PROBLEM REQUIREMENTS: Locate, in the data below, the line that contains "M283 103 298 108 288 134 274 129Z" and the line that contains "M1174 284 1205 299 1198 313 1163 306Z"; reproduce exactly those two lines and every line between them, nothing more.

WORKING DATA:

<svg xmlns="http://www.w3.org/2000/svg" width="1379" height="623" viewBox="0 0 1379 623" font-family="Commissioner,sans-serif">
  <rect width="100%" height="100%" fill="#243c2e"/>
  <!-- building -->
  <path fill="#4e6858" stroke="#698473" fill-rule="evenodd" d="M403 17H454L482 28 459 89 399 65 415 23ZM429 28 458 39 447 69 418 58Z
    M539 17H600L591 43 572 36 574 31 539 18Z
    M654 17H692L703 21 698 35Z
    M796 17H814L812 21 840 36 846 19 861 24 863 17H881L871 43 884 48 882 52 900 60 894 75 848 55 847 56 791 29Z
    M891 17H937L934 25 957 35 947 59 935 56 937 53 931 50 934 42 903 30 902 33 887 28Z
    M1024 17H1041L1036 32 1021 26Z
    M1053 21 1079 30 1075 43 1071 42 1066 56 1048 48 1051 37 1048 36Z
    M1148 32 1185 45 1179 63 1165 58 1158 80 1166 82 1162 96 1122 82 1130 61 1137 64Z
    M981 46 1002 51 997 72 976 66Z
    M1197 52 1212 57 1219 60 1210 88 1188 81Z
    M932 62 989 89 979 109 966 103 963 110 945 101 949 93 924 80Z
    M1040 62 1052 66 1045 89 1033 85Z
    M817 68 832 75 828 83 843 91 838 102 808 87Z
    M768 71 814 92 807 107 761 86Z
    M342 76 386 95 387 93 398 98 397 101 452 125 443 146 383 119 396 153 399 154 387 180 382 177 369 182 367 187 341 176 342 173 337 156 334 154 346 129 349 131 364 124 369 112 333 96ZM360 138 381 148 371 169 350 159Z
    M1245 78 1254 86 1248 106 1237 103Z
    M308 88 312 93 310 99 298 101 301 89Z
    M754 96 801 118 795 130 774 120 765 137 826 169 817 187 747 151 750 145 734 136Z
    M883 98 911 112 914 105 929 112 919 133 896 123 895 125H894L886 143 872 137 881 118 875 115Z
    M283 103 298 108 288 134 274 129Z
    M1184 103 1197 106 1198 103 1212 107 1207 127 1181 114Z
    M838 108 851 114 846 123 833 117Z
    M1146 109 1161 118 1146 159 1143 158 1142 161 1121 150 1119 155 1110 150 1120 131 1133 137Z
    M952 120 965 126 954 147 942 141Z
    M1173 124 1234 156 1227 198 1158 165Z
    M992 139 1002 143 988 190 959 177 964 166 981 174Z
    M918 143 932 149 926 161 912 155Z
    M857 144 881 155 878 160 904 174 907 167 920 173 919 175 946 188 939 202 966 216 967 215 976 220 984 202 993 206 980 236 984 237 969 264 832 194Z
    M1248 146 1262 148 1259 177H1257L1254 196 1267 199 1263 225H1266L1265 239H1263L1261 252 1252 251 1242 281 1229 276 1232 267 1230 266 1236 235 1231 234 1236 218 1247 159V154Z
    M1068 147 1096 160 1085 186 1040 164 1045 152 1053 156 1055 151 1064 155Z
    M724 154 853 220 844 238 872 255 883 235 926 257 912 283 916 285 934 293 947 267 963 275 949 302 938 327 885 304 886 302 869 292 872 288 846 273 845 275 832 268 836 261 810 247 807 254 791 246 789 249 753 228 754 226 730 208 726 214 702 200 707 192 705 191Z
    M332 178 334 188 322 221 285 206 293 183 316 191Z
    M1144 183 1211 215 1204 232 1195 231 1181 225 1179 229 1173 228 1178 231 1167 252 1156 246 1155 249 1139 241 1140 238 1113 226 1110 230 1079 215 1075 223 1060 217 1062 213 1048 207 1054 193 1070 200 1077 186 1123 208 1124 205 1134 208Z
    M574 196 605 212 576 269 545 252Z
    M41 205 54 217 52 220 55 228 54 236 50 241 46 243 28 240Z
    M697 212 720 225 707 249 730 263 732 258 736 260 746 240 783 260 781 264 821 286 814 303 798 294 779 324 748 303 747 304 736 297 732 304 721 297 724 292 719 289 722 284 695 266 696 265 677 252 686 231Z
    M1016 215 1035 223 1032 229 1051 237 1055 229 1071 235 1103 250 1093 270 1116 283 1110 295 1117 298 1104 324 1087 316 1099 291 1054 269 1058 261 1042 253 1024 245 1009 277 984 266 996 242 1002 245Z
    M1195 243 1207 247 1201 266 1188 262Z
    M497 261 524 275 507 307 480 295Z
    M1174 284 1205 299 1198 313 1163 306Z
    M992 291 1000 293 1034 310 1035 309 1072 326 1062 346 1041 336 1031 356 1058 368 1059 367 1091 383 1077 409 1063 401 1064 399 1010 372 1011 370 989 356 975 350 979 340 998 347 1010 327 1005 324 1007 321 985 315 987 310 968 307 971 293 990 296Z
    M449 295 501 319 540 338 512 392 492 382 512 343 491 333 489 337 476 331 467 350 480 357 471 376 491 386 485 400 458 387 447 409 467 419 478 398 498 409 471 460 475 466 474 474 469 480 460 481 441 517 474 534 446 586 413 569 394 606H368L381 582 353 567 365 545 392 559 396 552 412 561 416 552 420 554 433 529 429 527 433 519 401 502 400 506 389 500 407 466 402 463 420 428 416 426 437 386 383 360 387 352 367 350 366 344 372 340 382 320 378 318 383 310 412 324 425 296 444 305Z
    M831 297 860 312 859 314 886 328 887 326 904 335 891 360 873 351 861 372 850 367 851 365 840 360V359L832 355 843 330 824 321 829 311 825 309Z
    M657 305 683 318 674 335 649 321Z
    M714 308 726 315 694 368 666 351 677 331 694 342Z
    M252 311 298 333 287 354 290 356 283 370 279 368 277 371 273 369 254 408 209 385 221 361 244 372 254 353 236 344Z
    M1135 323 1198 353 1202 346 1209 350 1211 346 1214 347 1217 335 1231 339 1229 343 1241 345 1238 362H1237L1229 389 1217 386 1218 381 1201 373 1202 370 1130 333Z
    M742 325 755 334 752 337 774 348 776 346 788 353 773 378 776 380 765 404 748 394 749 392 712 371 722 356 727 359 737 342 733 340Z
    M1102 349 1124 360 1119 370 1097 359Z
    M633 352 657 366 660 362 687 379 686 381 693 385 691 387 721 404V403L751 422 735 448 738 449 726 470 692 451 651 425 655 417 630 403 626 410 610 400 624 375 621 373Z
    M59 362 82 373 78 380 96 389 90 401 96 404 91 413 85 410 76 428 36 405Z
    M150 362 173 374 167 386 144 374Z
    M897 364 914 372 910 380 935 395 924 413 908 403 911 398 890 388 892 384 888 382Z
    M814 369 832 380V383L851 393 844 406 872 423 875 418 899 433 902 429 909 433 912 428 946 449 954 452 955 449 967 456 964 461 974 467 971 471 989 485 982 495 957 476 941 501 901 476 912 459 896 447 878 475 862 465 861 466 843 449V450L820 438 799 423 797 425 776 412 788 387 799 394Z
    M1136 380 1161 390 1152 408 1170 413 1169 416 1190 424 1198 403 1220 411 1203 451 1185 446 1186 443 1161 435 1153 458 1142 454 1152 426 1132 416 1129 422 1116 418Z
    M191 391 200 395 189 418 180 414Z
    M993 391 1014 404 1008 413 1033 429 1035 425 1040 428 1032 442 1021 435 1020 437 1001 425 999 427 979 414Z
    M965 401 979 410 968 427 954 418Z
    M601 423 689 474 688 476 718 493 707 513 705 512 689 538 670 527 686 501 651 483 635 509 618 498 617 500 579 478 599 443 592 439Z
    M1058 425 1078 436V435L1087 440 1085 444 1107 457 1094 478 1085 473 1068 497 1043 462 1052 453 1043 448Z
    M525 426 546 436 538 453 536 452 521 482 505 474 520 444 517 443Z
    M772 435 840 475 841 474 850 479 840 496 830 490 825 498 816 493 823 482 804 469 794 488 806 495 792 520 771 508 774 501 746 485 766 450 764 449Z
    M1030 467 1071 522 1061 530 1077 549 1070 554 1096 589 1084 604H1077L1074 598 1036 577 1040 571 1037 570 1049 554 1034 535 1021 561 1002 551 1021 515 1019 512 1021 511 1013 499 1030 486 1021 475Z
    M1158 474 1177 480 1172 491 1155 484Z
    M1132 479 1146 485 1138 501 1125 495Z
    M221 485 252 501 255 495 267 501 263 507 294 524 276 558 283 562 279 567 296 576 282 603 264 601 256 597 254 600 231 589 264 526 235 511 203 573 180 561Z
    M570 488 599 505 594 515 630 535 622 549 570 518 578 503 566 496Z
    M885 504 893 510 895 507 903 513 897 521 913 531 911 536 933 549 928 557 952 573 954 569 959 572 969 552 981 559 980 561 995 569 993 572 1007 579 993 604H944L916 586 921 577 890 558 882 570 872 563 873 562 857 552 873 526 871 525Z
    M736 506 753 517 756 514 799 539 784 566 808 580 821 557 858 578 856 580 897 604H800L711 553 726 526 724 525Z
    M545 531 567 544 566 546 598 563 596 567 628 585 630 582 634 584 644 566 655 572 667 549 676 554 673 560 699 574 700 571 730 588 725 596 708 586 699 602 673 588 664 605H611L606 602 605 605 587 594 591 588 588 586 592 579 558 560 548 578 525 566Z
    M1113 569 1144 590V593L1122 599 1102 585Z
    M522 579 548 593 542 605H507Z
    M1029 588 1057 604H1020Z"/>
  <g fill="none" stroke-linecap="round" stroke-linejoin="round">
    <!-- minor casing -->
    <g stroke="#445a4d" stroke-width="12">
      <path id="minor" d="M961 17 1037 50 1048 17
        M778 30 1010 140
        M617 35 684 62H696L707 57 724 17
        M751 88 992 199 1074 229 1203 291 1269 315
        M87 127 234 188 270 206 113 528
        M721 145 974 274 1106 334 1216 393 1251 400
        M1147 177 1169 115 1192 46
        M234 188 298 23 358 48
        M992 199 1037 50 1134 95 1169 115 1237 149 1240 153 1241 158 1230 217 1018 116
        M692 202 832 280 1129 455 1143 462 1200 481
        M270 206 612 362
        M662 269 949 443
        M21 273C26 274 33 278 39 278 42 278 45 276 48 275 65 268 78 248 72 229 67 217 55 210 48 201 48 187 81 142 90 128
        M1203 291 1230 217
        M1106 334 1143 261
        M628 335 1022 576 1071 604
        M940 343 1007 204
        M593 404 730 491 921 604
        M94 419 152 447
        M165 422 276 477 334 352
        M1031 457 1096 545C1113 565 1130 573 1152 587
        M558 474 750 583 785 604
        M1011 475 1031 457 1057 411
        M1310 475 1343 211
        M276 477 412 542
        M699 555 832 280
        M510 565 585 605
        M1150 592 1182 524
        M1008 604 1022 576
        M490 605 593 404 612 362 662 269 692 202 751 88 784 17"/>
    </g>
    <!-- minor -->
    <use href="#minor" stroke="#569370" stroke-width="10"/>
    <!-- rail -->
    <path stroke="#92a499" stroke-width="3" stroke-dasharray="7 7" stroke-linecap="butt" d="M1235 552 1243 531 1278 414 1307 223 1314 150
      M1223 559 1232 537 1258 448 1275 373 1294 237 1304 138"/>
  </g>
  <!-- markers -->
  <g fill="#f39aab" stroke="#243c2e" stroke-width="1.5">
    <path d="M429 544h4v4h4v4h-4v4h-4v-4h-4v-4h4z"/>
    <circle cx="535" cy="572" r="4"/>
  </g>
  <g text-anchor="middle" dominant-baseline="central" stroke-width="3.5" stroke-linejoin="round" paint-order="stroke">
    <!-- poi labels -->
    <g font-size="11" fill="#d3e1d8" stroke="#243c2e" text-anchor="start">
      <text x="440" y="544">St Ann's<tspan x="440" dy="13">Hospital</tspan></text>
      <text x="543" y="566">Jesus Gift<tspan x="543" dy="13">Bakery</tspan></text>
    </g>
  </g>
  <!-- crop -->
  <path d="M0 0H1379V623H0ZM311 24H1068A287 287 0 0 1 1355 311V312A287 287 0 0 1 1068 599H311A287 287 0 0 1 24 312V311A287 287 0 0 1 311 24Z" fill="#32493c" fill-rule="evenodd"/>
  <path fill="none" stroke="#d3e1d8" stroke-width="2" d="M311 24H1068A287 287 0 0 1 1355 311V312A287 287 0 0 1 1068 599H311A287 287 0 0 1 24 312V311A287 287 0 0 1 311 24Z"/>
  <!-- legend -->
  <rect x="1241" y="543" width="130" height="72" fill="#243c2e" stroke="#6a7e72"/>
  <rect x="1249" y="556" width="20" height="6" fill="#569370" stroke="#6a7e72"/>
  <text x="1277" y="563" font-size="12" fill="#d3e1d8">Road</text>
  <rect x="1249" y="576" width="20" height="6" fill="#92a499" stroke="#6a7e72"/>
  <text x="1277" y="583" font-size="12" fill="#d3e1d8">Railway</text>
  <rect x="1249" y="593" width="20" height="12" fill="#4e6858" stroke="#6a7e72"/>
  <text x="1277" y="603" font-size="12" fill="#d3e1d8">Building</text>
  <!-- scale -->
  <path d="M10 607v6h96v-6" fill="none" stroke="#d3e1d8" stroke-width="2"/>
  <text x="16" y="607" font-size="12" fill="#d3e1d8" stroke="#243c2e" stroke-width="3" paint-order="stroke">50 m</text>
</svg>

SOLUTION FOR THIS EXERCISE:
    M283 103 298 108 288 134 274 129Z
    M1184 103 1197 106 1198 103 1212 107 1207 127 1181 114Z
    M838 108 851 114 846 123 833 117Z
    M1146 109 1161 118 1146 159 1143 158 1142 161 1121 150 1119 155 1110 150 1120 131 1133 137Z
    M952 120 965 126 954 147 942 141Z
    M1173 124 1234 156 1227 198 1158 165Z
    M992 139 1002 143 988 190 959 177 964 166 981 174Z
    M918 143 932 149 926 161 912 155Z
    M857 144 881 155 878 160 904 174 907 167 920 173 919 175 946 188 939 202 966 216 967 215 976 220 984 202 993 206 980 236 984 237 969 264 832 194Z
    M1248 146 1262 148 1259 177H1257L1254 196 1267 199 1263 225H1266L1265 239H1263L1261 252 1252 251 1242 281 1229 276 1232 267 1230 266 1236 235 1231 234 1236 218 1247 159V154Z
    M1068 147 1096 160 1085 186 1040 164 1045 152 1053 156 1055 151 1064 155Z
    M724 154 853 220 844 238 872 255 883 235 926 257 912 283 916 285 934 293 947 267 963 275 949 302 938 327 885 304 886 302 869 292 872 288 846 273 845 275 832 268 836 261 810 247 807 254 791 246 789 249 753 228 754 226 730 208 726 214 702 200 707 192 705 191Z
    M332 178 334 188 322 221 285 206 293 183 316 191Z
    M1144 183 1211 215 1204 232 1195 231 1181 225 1179 229 1173 228 1178 231 1167 252 1156 246 1155 249 1139 241 1140 238 1113 226 1110 230 1079 215 1075 223 1060 217 1062 213 1048 207 1054 193 1070 200 1077 186 1123 208 1124 205 1134 208Z
    M574 196 605 212 576 269 545 252Z
    M41 205 54 217 52 220 55 228 54 236 50 241 46 243 28 240Z
    M697 212 720 225 707 249 730 263 732 258 736 260 746 240 783 260 781 264 821 286 814 303 798 294 779 324 748 303 747 304 736 297 732 304 721 297 724 292 719 289 722 284 695 266 696 265 677 252 686 231Z
    M1016 215 1035 223 1032 229 1051 237 1055 229 1071 235 1103 250 1093 270 1116 283 1110 295 1117 298 1104 324 1087 316 1099 291 1054 269 1058 261 1042 253 1024 245 1009 277 984 266 996 242 1002 245Z
    M1195 243 1207 247 1201 266 1188 262Z
    M497 261 524 275 507 307 480 295Z
    M1174 284 1205 299 1198 313 1163 306Z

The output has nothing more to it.